The search for host factors that leads to malaria parasite synchronization has been the focus of several laboratories. The host hormone melatonin synchronizes Plasmodium falciparum in culture by increasing the number of mature parasite stages through a PLC-IP3 activation. Melatonin signaling is linked to crosstalk between Ca²⁺-cAMP that results in PKA activation. Two other kinases, PfPK7 and PfeIK1, and the nuclear protein PfMORC that lacks melatonin sensitivity in the inducible knock-down parasites are also identified as part of the hormone-signal transduction pathways. Melatonin also modulates P. falciparum mitochondrial fission genes FIS1, DYN1, and DYN2 in a stage-specific manner. How these multiple molecular mechanisms are orchestrated to lead to parasite synchronization is a fascinating and opened biological question.
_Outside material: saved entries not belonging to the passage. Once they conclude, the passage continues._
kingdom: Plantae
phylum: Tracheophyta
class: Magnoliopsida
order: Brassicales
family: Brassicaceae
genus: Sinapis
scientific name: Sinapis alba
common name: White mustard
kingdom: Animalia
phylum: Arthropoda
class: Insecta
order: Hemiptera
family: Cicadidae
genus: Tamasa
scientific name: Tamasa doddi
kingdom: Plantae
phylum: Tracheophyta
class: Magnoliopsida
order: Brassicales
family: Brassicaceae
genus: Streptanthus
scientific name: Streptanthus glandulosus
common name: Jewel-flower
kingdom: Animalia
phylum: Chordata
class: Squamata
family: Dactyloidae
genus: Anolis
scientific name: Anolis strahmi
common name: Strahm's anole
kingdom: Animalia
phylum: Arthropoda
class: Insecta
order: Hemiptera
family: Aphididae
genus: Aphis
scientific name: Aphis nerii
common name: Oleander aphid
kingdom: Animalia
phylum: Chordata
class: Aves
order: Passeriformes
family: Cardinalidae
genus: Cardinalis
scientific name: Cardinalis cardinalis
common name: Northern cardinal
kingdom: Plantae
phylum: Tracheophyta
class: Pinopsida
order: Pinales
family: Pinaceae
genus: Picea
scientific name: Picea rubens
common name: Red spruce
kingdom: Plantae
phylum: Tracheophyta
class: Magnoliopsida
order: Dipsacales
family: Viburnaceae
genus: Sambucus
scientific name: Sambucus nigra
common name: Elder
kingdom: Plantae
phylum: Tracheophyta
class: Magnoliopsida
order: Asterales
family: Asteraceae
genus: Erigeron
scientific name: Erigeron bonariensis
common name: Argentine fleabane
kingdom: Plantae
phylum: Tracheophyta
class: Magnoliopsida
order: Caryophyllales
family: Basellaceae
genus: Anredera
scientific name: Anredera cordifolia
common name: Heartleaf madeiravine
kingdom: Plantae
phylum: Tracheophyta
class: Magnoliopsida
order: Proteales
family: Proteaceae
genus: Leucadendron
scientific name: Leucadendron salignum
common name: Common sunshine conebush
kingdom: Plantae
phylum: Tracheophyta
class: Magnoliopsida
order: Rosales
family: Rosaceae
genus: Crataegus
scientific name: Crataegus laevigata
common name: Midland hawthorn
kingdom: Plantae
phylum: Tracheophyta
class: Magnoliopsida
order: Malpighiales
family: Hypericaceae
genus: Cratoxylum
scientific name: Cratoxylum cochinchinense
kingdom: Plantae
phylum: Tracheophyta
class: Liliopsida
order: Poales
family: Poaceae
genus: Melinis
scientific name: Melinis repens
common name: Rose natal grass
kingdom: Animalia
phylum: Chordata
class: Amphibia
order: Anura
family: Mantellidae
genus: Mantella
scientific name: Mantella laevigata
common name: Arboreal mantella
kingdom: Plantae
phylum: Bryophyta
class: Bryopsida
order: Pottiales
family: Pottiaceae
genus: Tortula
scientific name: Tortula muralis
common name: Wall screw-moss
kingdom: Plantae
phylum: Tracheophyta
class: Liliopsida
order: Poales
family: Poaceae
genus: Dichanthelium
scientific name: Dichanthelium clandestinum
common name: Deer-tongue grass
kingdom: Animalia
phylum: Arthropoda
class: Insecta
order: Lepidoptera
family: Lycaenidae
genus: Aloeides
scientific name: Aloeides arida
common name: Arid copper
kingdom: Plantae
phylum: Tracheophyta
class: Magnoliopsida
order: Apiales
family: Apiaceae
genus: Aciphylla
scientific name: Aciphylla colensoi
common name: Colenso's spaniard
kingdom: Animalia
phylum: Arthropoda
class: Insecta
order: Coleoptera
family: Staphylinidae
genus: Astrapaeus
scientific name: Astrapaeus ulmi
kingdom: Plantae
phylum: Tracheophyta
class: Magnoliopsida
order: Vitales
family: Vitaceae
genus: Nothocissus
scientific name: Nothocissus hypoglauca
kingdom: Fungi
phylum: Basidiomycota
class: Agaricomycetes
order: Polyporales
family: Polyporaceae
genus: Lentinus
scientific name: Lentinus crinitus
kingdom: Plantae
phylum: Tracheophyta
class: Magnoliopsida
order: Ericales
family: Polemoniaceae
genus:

寻找导致疟疾寄生虫同步的宿主因素一直是几个实验室的重点。宿主激素褪黑激素通过 PLC-IP3 激活增加成熟寄生虫阶段的数量，从而同步培养物中的恶性疟原虫。褪黑激素信号与导致 PKA 激活的Ca ²⁺ -cAMP之间的串扰有关。另外两种激酶 PfPK7 和 PfeIK1 以及在诱导型敲低寄生虫中缺乏褪黑激素敏感性的核蛋白 PfMORC 也被确定为激素信号转导途径的一部分。褪黑激素也调节恶性疟原虫线粒体裂变基因 FIS1、DYN1 和 DYN2 以特定阶段的方式。如何协调这些多重分子机制以导致寄生虫同步是一个引人入胜且开放的生物学问题。